Do you remember how we used to play? How we extended each other? How we brought your imagination to bear on those willing to listen?
Distant, longer days and nights alive with the bending of boundaries. Souls cast out into the glare of a single spotlight, thrown upon the collective mercy of the gathered few.
We do not belong here. Barricaded in this graveyard of youth by the transient clutter of lives that have altered.
And yet we remain. Strings broken. Necks unbowed. Settled amongst the dust.
Waiting for you to remember.
Waiting for the next dreamer in line.
Story footnote: A moment of inspiration.
The guitars you see in the header photo are 50% mine.
What I mean is, two of the four are mine. I don’t have six month timeshare custody of all four. That would be weird.

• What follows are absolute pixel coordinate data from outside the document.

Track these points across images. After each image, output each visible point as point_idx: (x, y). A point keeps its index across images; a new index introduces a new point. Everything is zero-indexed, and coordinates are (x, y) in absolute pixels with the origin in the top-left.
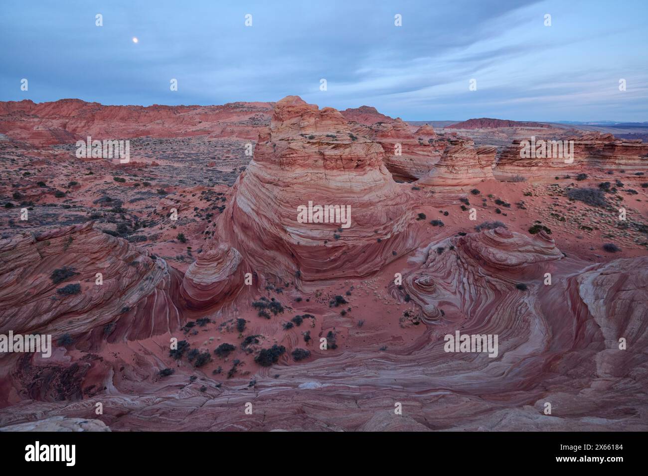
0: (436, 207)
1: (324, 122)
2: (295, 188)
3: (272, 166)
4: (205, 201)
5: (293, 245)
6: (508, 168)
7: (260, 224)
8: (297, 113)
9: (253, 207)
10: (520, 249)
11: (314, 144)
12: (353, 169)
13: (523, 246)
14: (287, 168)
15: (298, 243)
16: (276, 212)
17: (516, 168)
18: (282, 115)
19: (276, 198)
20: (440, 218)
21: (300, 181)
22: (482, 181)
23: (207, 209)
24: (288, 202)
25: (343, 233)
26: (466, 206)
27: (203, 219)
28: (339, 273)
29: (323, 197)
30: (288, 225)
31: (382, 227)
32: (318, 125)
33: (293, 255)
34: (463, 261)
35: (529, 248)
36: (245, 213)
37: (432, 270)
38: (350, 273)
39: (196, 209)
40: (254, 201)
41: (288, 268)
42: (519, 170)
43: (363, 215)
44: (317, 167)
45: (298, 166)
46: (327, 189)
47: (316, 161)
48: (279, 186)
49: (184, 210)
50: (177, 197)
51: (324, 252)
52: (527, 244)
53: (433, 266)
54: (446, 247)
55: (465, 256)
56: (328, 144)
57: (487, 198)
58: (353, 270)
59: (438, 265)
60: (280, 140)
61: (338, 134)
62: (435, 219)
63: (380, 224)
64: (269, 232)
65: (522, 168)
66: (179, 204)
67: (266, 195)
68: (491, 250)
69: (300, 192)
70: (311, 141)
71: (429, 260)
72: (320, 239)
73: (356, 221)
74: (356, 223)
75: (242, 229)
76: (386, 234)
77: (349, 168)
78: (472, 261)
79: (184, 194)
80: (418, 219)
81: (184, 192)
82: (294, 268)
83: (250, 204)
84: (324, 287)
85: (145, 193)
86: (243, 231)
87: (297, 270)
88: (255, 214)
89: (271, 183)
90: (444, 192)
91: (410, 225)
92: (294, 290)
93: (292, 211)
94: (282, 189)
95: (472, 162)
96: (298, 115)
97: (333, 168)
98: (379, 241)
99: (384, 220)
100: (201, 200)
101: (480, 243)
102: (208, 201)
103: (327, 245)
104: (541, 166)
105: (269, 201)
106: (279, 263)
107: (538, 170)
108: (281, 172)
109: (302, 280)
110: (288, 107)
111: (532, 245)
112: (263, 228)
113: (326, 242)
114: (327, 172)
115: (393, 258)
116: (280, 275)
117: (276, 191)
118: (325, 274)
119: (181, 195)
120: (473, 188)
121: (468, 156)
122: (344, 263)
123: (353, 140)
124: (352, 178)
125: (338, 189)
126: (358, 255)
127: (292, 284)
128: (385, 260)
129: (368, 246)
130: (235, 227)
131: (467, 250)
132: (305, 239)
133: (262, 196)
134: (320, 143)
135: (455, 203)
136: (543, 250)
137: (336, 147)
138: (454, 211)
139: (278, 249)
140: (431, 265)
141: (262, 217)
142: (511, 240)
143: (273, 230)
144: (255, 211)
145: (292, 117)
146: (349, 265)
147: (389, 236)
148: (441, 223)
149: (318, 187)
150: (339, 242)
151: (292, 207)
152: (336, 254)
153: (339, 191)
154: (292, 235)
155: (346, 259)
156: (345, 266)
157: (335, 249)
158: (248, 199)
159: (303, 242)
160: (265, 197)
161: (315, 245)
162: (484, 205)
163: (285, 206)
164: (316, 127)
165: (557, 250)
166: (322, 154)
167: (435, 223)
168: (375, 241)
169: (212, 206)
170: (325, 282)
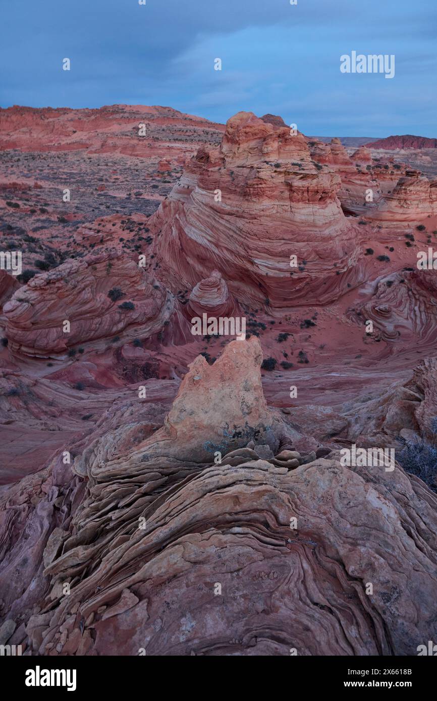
0: (382, 243)
1: (287, 148)
2: (262, 221)
3: (232, 196)
4: (128, 231)
5: (262, 275)
7: (220, 254)
8: (256, 134)
9: (210, 238)
11: (280, 173)
12: (317, 202)
14: (254, 199)
15: (267, 274)
16: (242, 244)
18: (239, 137)
19: (241, 230)
20: (386, 253)
21: (267, 213)
22: (429, 216)
23: (133, 240)
24: (255, 235)
25: (307, 265)
26: (411, 242)
27: (133, 251)
28: (303, 302)
29: (288, 230)
30: (255, 257)
31: (340, 261)
32: (282, 151)
33: (260, 285)
34: (415, 292)
36: (201, 245)
37: (384, 300)
38: (313, 301)
39: (121, 240)
40: (211, 232)
41: (255, 296)
43: (324, 250)
44: (283, 199)
45: (266, 198)
46: (292, 222)
47: (282, 192)
48: (244, 217)
49: (108, 240)
50: (95, 226)
51: (291, 282)
53: (384, 297)
54: (394, 281)
55: (418, 288)
56: (296, 174)
57: (432, 235)
58: (315, 299)
59: (389, 296)
60: (239, 167)
61: (303, 163)
62: (382, 254)
63: (338, 258)
64: (233, 263)
66: (100, 234)
67: (226, 227)
69: (267, 225)
70: (278, 170)
71: (379, 292)
72: (287, 271)
73: (318, 255)
74: (318, 257)
75: (198, 260)
76: (343, 268)
77: (314, 201)
78: (424, 292)
79: (103, 223)
80: (366, 254)
81: (102, 220)
82: (262, 296)
83: (204, 235)
84: (291, 313)
85: (43, 221)
86: (201, 263)
87: (265, 298)
88: (213, 246)
89: (232, 214)
90: (391, 228)
91: (359, 260)
92: (264, 315)
93: (260, 243)
94: (248, 221)
95: (424, 195)
96: (256, 137)
97: (298, 201)
98: (338, 273)
99: (341, 254)
100: (123, 230)
102: (131, 231)
103: (293, 276)
105: (231, 233)
106: (244, 292)
108: (246, 203)
109: (271, 307)
110: (245, 127)
112: (225, 260)
113: (292, 274)
114: (293, 204)
115: (348, 289)
116: (246, 303)
117: (240, 223)
118: (292, 302)
119: (99, 224)
120: (419, 224)
121: (422, 189)
122: (307, 293)
123: (319, 169)
124: (316, 211)
125: (302, 223)
126: (318, 287)
127: (261, 310)
128: (342, 291)
129: (329, 278)
130: (188, 259)
131: (420, 283)
132: (273, 271)
133: (221, 228)
134: (287, 173)
135: (400, 239)
137: (305, 177)
138: (399, 247)
139: (242, 280)
140: (382, 296)
141: (223, 249)
143: (239, 262)
144: (213, 243)
145: (249, 140)
146: (312, 294)
147: (345, 270)
148: (388, 258)
149: (284, 220)
150: (304, 274)
151: (259, 239)
152: (300, 285)
153: (303, 225)
154: (259, 266)
155: (309, 290)
156: (308, 296)
157: (300, 280)
158: (202, 231)
159: (271, 273)
160: (225, 230)
161: (282, 276)
162: (429, 241)
163: (252, 239)
164: (279, 153)
166: (289, 186)
167: (382, 259)
168: (334, 274)
169: (137, 237)
170: (291, 309)
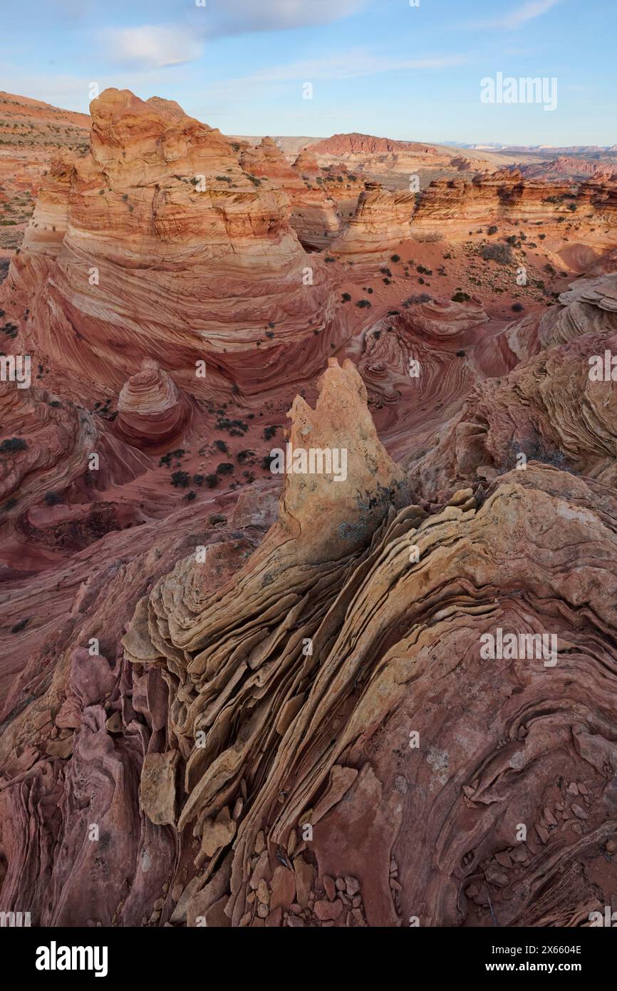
0: (358, 284)
1: (204, 152)
2: (196, 271)
3: (136, 237)
5: (218, 354)
6: (425, 222)
7: (148, 335)
8: (146, 130)
9: (121, 311)
10: (457, 318)
12: (266, 235)
13: (459, 314)
14: (175, 239)
15: (225, 350)
16: (175, 312)
17: (433, 222)
18: (119, 134)
19: (167, 290)
20: (365, 297)
21: (200, 259)
22: (401, 243)
24: (192, 295)
25: (276, 328)
26: (389, 279)
28: (283, 379)
29: (236, 281)
30: (202, 329)
31: (315, 316)
32: (195, 156)
33: (220, 368)
34: (406, 340)
35: (464, 315)
36: (109, 323)
37: (375, 356)
38: (295, 376)
40: (119, 301)
41: (217, 386)
42: (435, 225)
43: (291, 303)
44: (217, 234)
45: (192, 235)
46: (240, 269)
47: (213, 224)
48: (167, 270)
51: (260, 356)
52: (461, 311)
53: (375, 353)
54: (381, 330)
55: (407, 334)
56: (226, 193)
57: (409, 266)
58: (297, 373)
59: (381, 350)
60: (133, 187)
61: (232, 175)
62: (361, 299)
63: (311, 312)
64: (171, 344)
65: (438, 222)
67: (143, 289)
68: (433, 322)
69: (205, 278)
71: (368, 347)
72: (251, 341)
73: (286, 311)
74: (286, 314)
75: (112, 348)
76: (321, 324)
77: (261, 234)
78: (415, 338)
80: (343, 302)
82: (226, 384)
83: (111, 307)
84: (271, 398)
86: (118, 352)
87: (231, 386)
88: (130, 321)
89: (146, 267)
90: (364, 262)
91: (337, 310)
92: (237, 409)
93: (202, 307)
94: (175, 274)
95: (390, 215)
97: (241, 236)
98: (316, 333)
99: (314, 306)
101: (422, 317)
103: (261, 347)
104: (457, 218)
105: (154, 297)
107: (454, 224)
108: (164, 246)
109: (243, 396)
111: (466, 312)
112: (157, 341)
113: (258, 344)
114: (235, 241)
116: (207, 398)
117: (164, 279)
118: (268, 383)
120: (393, 253)
121: (387, 206)
123: (257, 185)
124: (268, 249)
125: (254, 268)
126: (298, 354)
127: (231, 403)
129: (307, 340)
130: (95, 350)
131: (409, 328)
132: (232, 344)
133: (134, 291)
134: (213, 193)
135: (376, 275)
136: (475, 315)
137: (240, 198)
138: (379, 288)
140: (372, 352)
141: (148, 324)
142: (448, 310)
144: (129, 317)
145: (138, 140)
146: (291, 367)
147: (324, 327)
148: (368, 303)
149: (227, 267)
150: (275, 341)
151: (199, 301)
152: (274, 357)
153: (256, 271)
154: (211, 341)
155: (287, 361)
156: (288, 370)
157: (271, 350)
158: (104, 300)
159: (231, 348)
160: (142, 293)
161: (246, 349)
162: (407, 275)
163: (189, 302)
164: (192, 161)
165: (484, 314)
166: (222, 213)
167: (363, 304)
168: (312, 334)
170: (270, 392)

The Fender acoustic in the front with the broken string is my most recent personal purchase. It got damaged about a year ago when a small child (not one of mine for once) fell into it and sheared off a tuning key. I’ve been meaning to get it fixed but life keeps getting in the way.
The Washburn electric on the right is the cheaper of the two Nuno Bettencourt models they released twenty-odd years ago. We shared a lot of gigs and studio time together once upon a history.
The tiny acoustic on the left belongs to my son, and the backwards strung acoustic in the middle belongs to my wife. I still hope one day when they learn we’ll all jam together. On something easy so I can keep up.
Missing from the picture are my two prized possessions. My Gibson Les Paul Studio (which I no longer have any right to own given my lack of playing) and my 100% custom original black and white Washburn. I say black and white because it was black and now it is white.
Like most (all) guitarists I had a moment where I decided I would sand my guitar down and respray it. Translated this means I will partially take it apart, partially sand it down, realise it’s a long and difficult job and then leave it in bits for years. Luckily for me I am blessed with the best brother a man could wish for and he got it fixed up, resprayed and reanimated. Even better than that he gave it to me as a present for being best man at his wedding. Where it was being played by the guitarist in his band. The same band that he and his wife drummed and sang respectively in as part of the wedding day. Rock and roll, people.
Suffice to say if I was only allowed to keep one, the Gibson is toast.
As I sat down to write tonight I saw the guitars in the corner of the room and they spoke to me. I got some memories and the thought that maybe I need to start playing again. You got a story.